#### Problem details:
Nothing but the lines below, from the first through the line containing "Outlined on this", should be set down, each one exactly and without pictures.
Available data: Begin
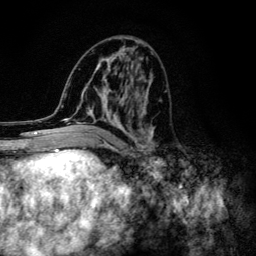
Breast MRI (dynamic contrast-enhanced), one axial slice. Position 56 of 134 along the scan axis. Cropped to one breast. Dynamic contrast-enhanced series, time point 2 of 6 at this slice position (early post-contrast). 3 T. TE 4.2 ms, TR 8.6 ms. 1.2 mm slice thickness. 256 × 256 image matrix, field of view 160 × 160 mm. Female patient.
Outlined on this slice (semi-automatically segmented with operator editing):
- enhancing-tissue mask used for the functional tumour volume (all voxels passing the contrast-enhancement thresholds inside the analysis volume; usually the tumour): bounding box <61,43,158,154> (left, top, right, bottom; pixels)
Available data: End
#### Solution for this task:
Breast MRI (dynamic contrast-enhanced), one axial slice. Position 56 of 134 along the scan axis. Cropped to one breast. Dynamic contrast-enhanced series, time point 2 of 6 at this slice position (early post-contrast). 3 T. TE 4.2 ms, TR 8.6 ms. 1.2 mm slice thickness. 256 × 256 image matrix, field of view 160 × 160 mm. Female patient.
Outlined on this slice (semi-automatically segmented with operator editing):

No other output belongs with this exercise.